* PROBLEM REQUIREMENTS: Reproduce each entry exactly as it reads. Leave the images out.
[MATERIAL FOR THIS TASK]
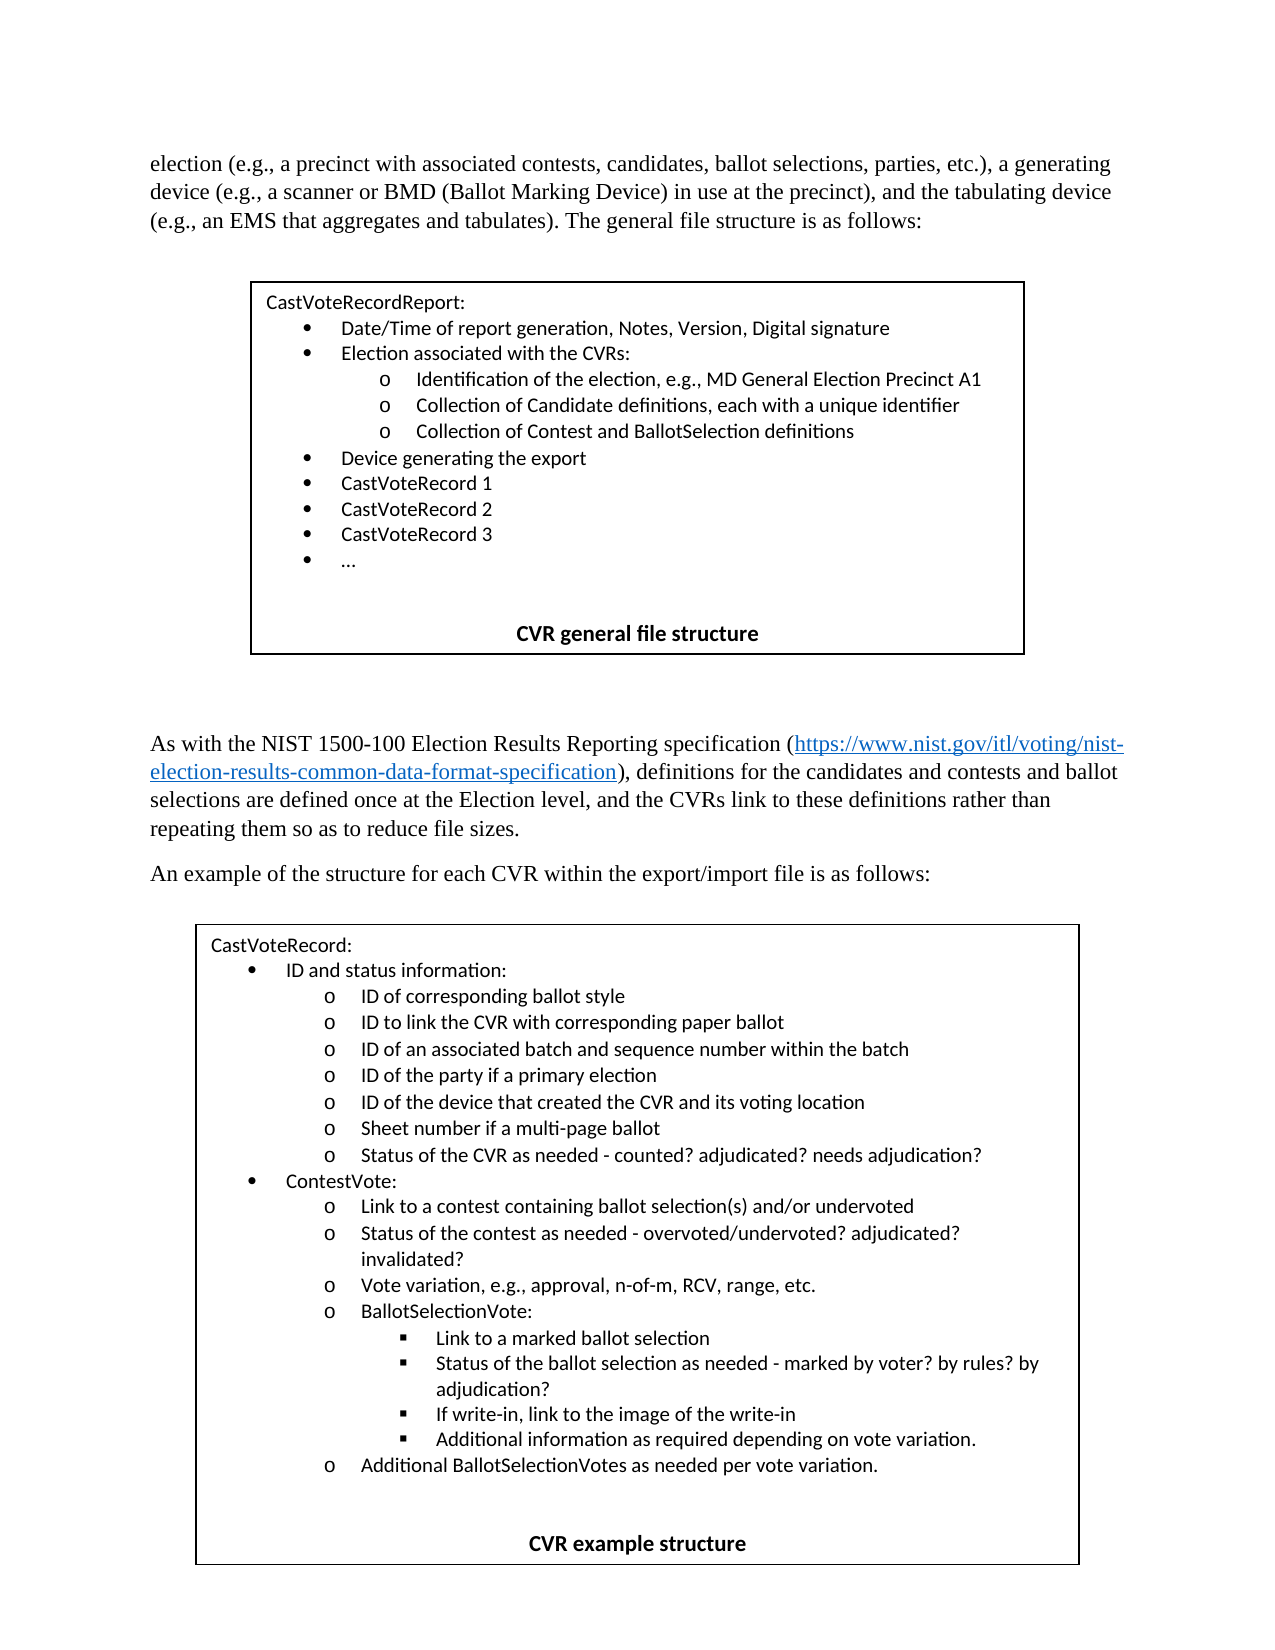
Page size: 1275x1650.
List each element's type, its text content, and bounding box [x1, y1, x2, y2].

text As with the NIST 1500-100 Election Results Reporting specification (https://www.nist.gov/itl/voting/nist-election-results-common-data-format-specification), definitions for the candidates and contests and ballot selections are defined once at the Election level, and the CVRs link to these definitions rather than repeating them so as to reduce file sizes. [150, 730, 1125, 841]
list An example of the structure for each CVR within the export/import file is as follows: [150, 860, 1125, 886]
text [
[/MATERIAL FOR THIS TASK]
* REPLY:
Page size: 1275x1650.
List each element's type, its text content, and bounding box [x1, y1, x2, y2].

text As with the NIST 1500-100 Election Results Reporting specification (https://www.nist.gov/itl/voting/nist-election-results-common-data-format-specification), definitions for the candidates and contests and ballot selections are defined once at the Election level, and the CVRs link to these definitions rather than repeating them so as to reduce file sizes. [150, 730, 1125, 841]
list An example of the structure for each CVR within the export/import file is as follows: [150, 860, 1125, 886]
text [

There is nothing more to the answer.